▸ Required work:
Quote the entries starting at the line containing "Reading left to right, read" and ending at the line containing "Are the bars", both included. Leave the pictures out of your answer.

▸ Listed records:
· · ·

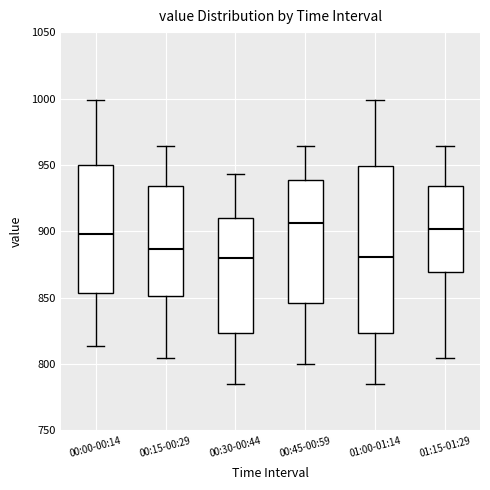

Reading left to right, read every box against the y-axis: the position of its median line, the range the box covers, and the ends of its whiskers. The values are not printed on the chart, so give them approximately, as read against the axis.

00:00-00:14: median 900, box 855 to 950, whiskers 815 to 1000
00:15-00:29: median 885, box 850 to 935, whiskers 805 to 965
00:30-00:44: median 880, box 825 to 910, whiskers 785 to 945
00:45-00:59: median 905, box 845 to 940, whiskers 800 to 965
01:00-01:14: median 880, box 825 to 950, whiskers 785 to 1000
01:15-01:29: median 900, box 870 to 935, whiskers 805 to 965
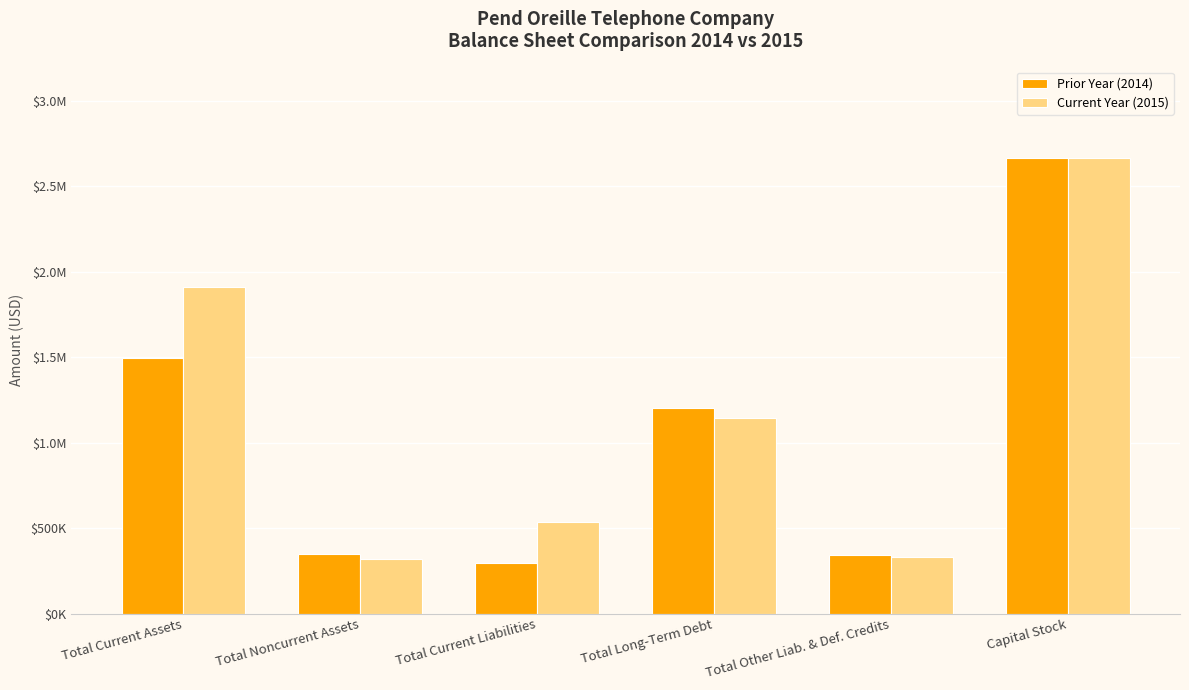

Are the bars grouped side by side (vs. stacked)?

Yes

· · ·

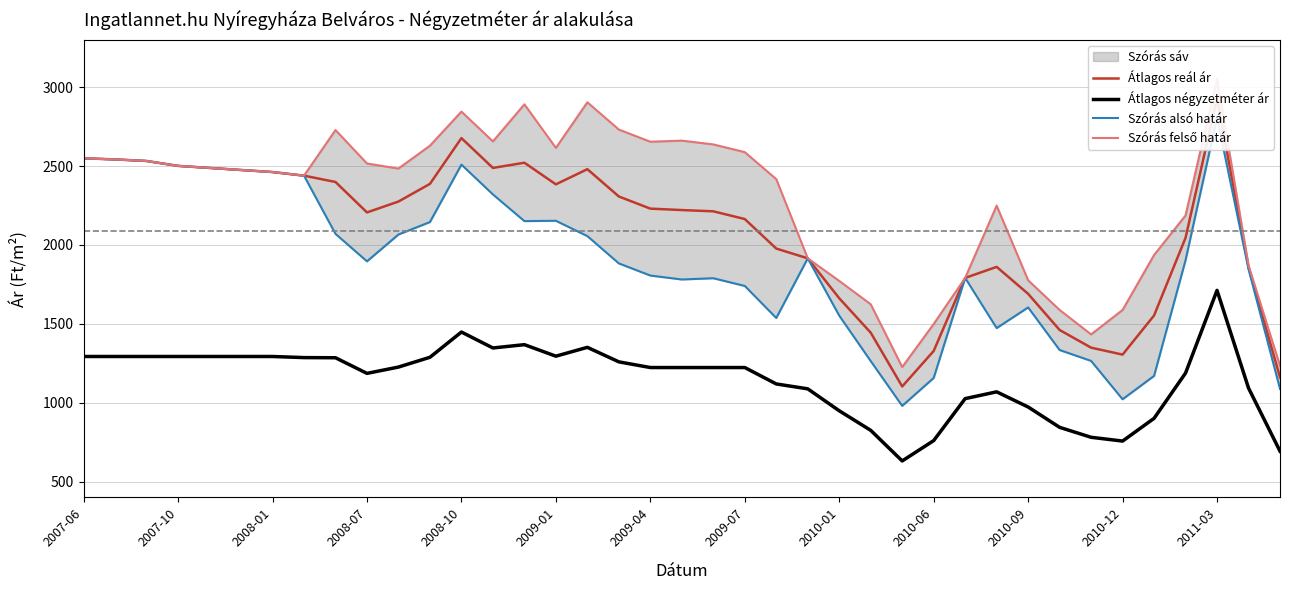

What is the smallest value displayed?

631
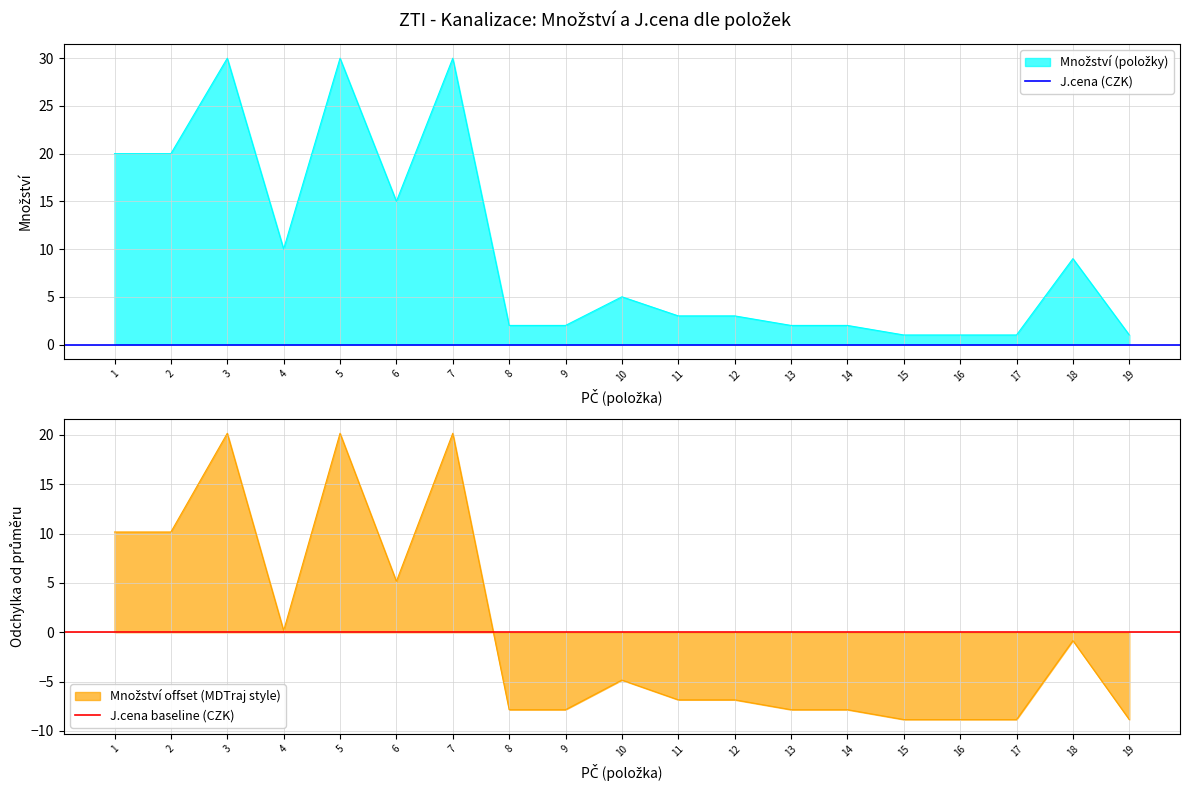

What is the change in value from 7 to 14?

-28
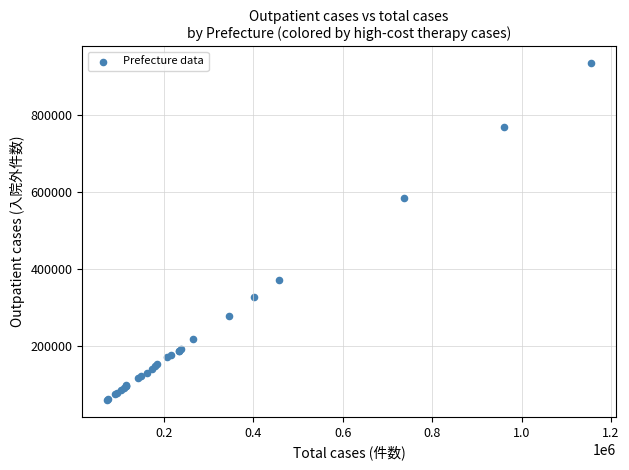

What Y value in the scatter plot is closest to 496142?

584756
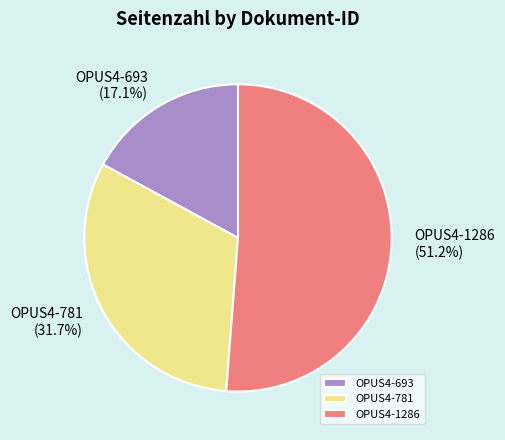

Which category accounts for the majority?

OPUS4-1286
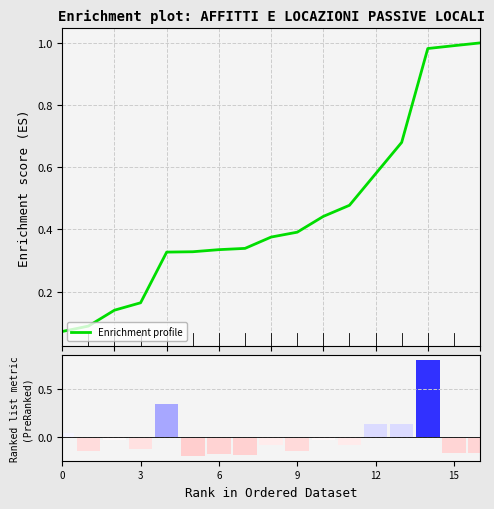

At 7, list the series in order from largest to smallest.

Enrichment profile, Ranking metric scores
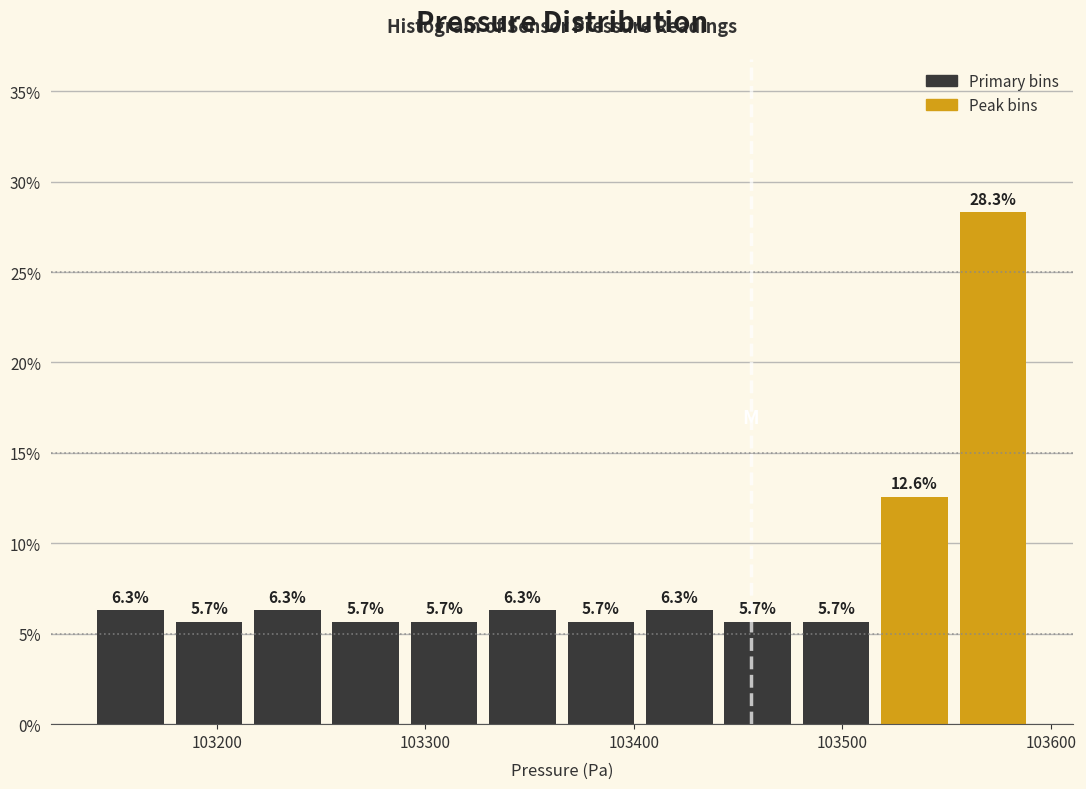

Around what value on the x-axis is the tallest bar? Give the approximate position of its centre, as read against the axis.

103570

· · ·

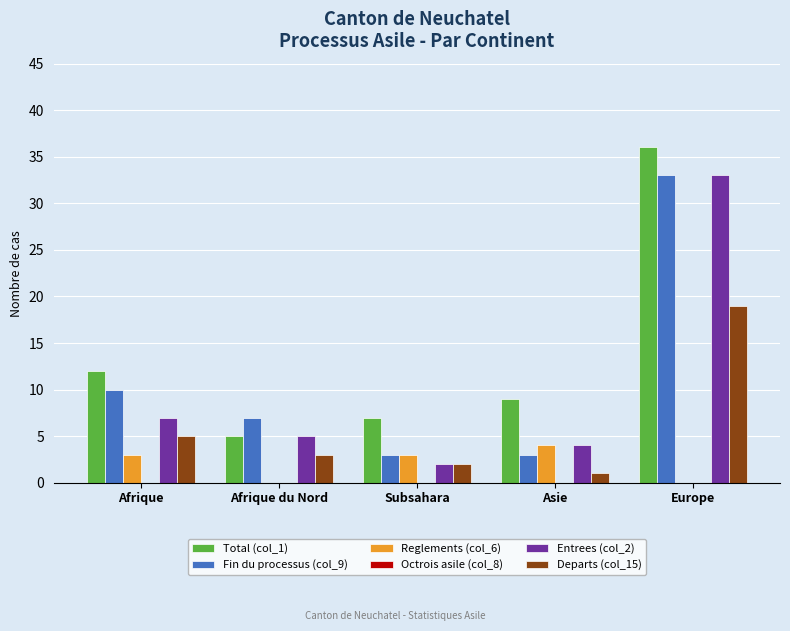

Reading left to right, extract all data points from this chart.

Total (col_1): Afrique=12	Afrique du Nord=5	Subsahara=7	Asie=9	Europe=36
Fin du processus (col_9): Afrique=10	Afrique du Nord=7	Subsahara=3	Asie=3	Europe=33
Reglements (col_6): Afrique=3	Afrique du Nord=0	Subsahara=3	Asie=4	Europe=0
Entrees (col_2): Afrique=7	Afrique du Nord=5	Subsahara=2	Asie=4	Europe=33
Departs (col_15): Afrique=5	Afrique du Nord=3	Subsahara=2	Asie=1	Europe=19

· · ·

▸ Answer section:
Reading left to right, read every box against the y-axis: the position of its median line, the range the box covers, and the ends of its whiskers. The values are not printed on the chart, so give them approximately, as read against the axis.

00:00-00:14: median 900, box 855 to 950, whiskers 815 to 1000
00:15-00:29: median 885, box 850 to 935, whiskers 805 to 965
00:30-00:44: median 880, box 825 to 910, whiskers 785 to 945
00:45-00:59: median 905, box 845 to 940, whiskers 800 to 965
01:00-01:14: median 880, box 825 to 950, whiskers 785 to 1000
01:15-01:29: median 900, box 870 to 935, whiskers 805 to 965

Are the bars grouped side by side (vs. stacked)?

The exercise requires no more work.